Most folks prefer the manual transmissions for the sporty feel of it, but I purchased this GT with an AT simply because it was for my daughter and to be a nice daily driver that she could drive with ease at 16 while still learning to drive. The transmission shifts very well and when you're working with a car model where the hp ranges from 90ish to 125ish depending on the work done to it, the AT provides more than enough 'gear' to drive it around and have fun in my personal opinion. This one will undoubtedly be closer to 125 hp and along with the intake work, header and autocross cam in it, this car picks right up to 55-70 whenever you want it to and will cruise right along at that speed for as long as you want to drive it as such.

I can provide more pictures if you'd like as well as some videos of it starting and running if your email can handle files of that size. Price is negotiable of course and if you're too far away, maybe we can look into someone hauling it out or shipping it out to you, though it's capable of being driven just about anywhere.

Thanks,
Claud
 

·
Opel Addicts
Joined
·
2,475 Posts
:) BDD - Yes, the 69 and 70 both have the high comp. engines and there is a noticeable difference in performance.

BTW - I had a 73 Mustang fastback with a 351 Cleveland in it when I was in college in the 70s. What a fast car that was! unfortunately it also got about 10-15 MPG, so I traded it for a Plymouth Arrow. I still have very fond memories of that Mustang though!

Allen :cool:
 

·
Member
Joined
·
1,175 Posts
No matter what anybody says, the styling of the Mustang Fastbacks and Mach I's is about the best ever done here. They haven't been matched here, in my opinion.

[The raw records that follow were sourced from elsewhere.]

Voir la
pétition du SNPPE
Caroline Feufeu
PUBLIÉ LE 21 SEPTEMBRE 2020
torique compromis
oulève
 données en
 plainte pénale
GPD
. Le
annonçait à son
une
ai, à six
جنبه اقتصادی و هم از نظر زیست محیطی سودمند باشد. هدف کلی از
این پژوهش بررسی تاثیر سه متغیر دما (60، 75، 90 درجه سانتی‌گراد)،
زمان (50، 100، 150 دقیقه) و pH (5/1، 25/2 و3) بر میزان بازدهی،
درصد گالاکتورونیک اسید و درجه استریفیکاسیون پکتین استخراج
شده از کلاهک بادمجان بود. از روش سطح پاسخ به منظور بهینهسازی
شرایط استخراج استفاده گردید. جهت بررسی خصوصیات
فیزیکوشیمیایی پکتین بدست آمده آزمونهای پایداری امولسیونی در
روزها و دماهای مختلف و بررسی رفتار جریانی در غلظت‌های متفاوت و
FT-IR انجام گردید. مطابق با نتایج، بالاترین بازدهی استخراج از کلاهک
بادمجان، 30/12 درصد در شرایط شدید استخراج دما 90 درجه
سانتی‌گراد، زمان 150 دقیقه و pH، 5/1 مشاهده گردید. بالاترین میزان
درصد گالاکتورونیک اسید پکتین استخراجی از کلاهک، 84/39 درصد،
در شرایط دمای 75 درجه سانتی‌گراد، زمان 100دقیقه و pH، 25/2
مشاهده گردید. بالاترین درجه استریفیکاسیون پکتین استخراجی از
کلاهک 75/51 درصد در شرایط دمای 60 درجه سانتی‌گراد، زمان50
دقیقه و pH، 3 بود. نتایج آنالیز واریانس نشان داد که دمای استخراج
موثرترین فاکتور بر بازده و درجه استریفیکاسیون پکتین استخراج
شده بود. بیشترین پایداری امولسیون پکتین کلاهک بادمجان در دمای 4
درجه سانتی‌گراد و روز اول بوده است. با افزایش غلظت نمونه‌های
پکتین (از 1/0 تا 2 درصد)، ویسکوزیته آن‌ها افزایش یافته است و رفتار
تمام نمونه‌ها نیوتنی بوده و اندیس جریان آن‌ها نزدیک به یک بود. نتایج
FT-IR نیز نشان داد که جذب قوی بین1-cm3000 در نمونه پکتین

In the late 70's or early 80's I was getting a ride down to college with a neighbor who also went to the same school. He was driving his modified VW Bug. It had new paint, fancy f.g. fenders, a new hood, etc.
A bunch of scrubby, dirty, long haired hippie types pulled up alongsde when he was doing 55 or 60. There may have been a dense cloud of some kind of smoke coming out the windows too but whatever. Their car was rusty with faded chipped paint, etc. They all laughed at us for the car we were in, popped into another gear and the tires squealed and smoked and it took off from us like we were standing still; and this when we were doing 55 (top speed in a VW, especially with any kind of headwind and not going downhill). Must have had a 351 in it. Definitely cool.
 

·
Registered
Joined
·
37 Posts
I have been eyeballing that white GT since it was posted. :D It is more money than I can afford and about 1500 miles away :(
 

·
1000 Post Club
Joined
·
1,409 Posts
i agree with Jim, it all should come down to how much work is involved to get everything fixed, u can always do the engine change or tranny change. the body work is definately the most important factor when lookin at purchasing a GT.
 

·
Member
Joined
·
1,175 Posts
I agree. Everything else can be fixed but the body you start with should be in good shape.

Problems with the body can be difficult to repair, can be hidden until it's too late,etc. Rust becomes a structural issue in these unibody cars and depending on the climate where you live that problem can be a real threat to the "foundation" of the car. When a car sits for too long in the humid Midwest and the rocker panels are being eaten away, the car can actually start to deflect just sitting there. Also cars that just sit outside too long and aren't used tend to get mildew inside. It helps that someone is regularly using the car and running the engine.
 

·
Banned
Joined
·
3,842 Posts
Rose, check out your PMs and go have a look. I'm not going to look see. Half mile from where it sits is where I got to experience the weight of a GT and I avoid the area like the plague.